At 2019/04/23 00:00 UTC the gateway provider commenced regular maintenance, which involved an offload migration of signalling traffic. Under normal maintenance or fault conditions, this occurs seamlessly, without affecting existing or new connections. During this upgrade, changes being made to offline signalling services erroneously also affected their online counterparts. As a result, HLR/HSS services became unusable and signalling requests failed.

Resolution and Recovery

Automated monitoring systems at Hologram and at the upstream provider both reported failures occurring for signalling requests. These reports of service disruption were escalated to Hologram's engineers, CTO, and Product Lead. Upstream providers were notified and resolution efforts were coordinated, and Hologram Status Page was updated. Upstream provider identified and fixed the issue to restore signalling traffic as of 02:00 UTC. Affected devices, including Hologram automated monitoring devices, automatically reconnected successfully following resolution. After internal monitoring systems and tests were confirmed as clear, Hologram team verified normal system performance before clearing incident status as Resolved. Upstream provider has since coordinated with equipment vendor(s) and has successfully tested a revised upgrade plan to ensure isolation in the event of any possible upgrade interruption, and has communicated changes to Hologram.

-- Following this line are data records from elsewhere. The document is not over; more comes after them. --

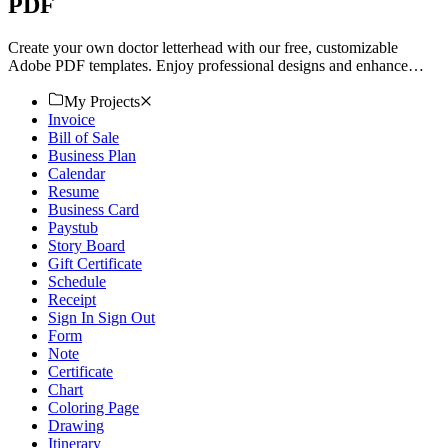
PDF
Create your own doctor letterhead with our free, customizable
Adobe PDF templates. Enjoy professional designs and enhance
your stationery. Download now.
My Projects
Invoice
Bill of Sale
Business Plan
Calendar
Resume
Business Card
Paystub
Story Board
Gift Certificate
Schedule
Receipt
Sign In Sign Out
Form
Note
Certificate
Chart
Coloring Page
Drawing
Itinerary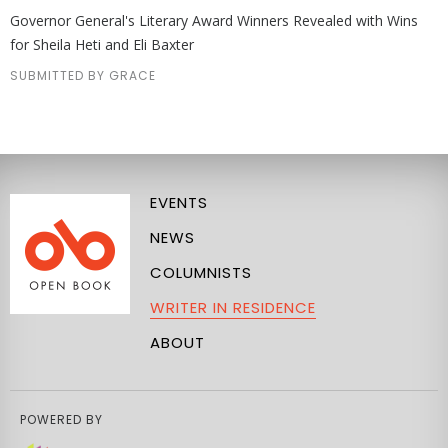
Governor General's Literary Award Winners Revealed with Wins
for Sheila Heti and Eli Baxter
SUBMITTED BY GRACE
EVENTS
NEWS
COLUMNISTS
WRITER IN RESIDENCE
ABOUT
POWERED BY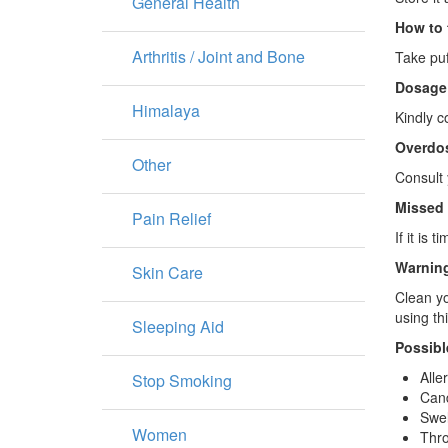
General Health
How to 
Arthritis / Joint and Bone
Take puf
Dosage
Himalaya
Kindly c
Overdo
Other
Consult 
Missed
Pain Relief
If it is
Warning
Skin Care
Clean yo
using th
Sleeping Aid
Possibl
Alle
Stop Smoking
Cand
Swel
Women
Thro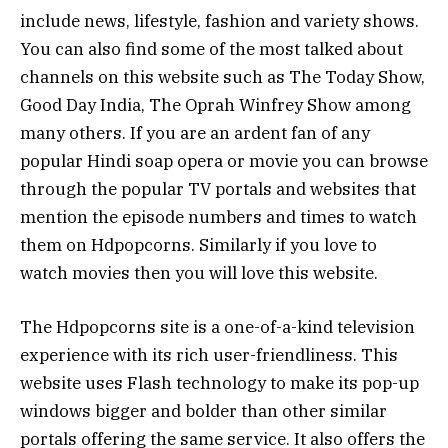
include news, lifestyle, fashion and variety shows.
You can also find some of the most talked about
channels on this website such as The Today Show,
Good Day India, The Oprah Winfrey Show among
many others. If you are an ardent fan of any
popular Hindi soap opera or movie you can browse
through the popular TV portals and websites that
mention the episode numbers and times to watch
them on Hdpopcorns. Similarly if you love to
watch movies then you will love this website.
The Hdpopcorns site is a one-of-a-kind television
experience with its rich user-friendliness. This
website uses Flash technology to make its pop-up
windows bigger and bolder than other similar
portals offering the same service. It also offers the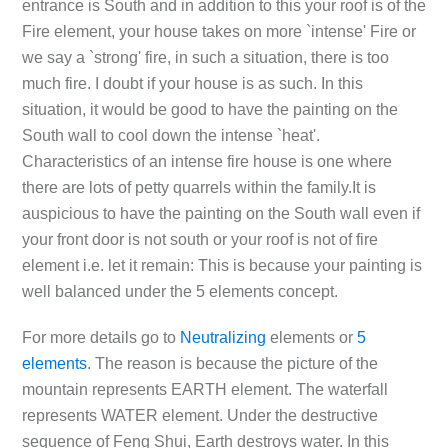
entrance is South and in addition to this your roof is of the
Fire element, your house takes on more `intense' Fire or
we say a `strong' fire, in such a situation, there is too
much fire. I doubt if your house is as such. In this
situation, it would be good to have the painting on the
South wall to cool down the intense `heat'.
Characteristics of an intense fire house is one where
there are lots of petty quarrels within the family.It is
auspicious to have the painting on the South wall even if
your front door is not south or your roof is not of fire
element i.e. let it remain: This is because your painting is
well balanced under the 5 elements concept.
For more details go to
Neutralizing
elements or
5
elements
. The reason is because the picture of the
mountain represents EARTH element. The waterfall
represents WATER element. Under the destructive
sequence of Feng Shui, Earth destroys water. In this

Posted May 01, 2019 - 02:30 UTC

Resolved
Incident resolved and network connectivity restored to normal service levels. Hologram team has scheduled debrief with upstream network provider on 4-23-19 and will report post-mortem when available here.
Posted Apr 23, 2019 - 03:47 UTC
Monitoring
Network connectivity health monitoring at normal service levels. Hologram team continuing to monitor.
Posted Apr 23, 2019 - 02:44 UTC
Update
Network health restoring for certain affected devices. Hologram team continuing to monitor for all clear and update from network partner resolution.
Posted Apr 23, 2019 - 01:50 UTC
Identified
Degraded service affecting certain customer devices. Network team continuing to investigate and isolate. Hologram has already escalated investigation to network partners who have team dispatched to resolve.
Posted Apr 23, 2019 - 01:03 UTC
Investigating
We are currently investigating reports of degraded service for network connectivity. Network team actively investigating impact.
Posted Apr 23, 2019 - 00:40 UTC
This incident affected: Cellular Networking (Global Cellular Data Network, SMS over cellular - Device Terminated).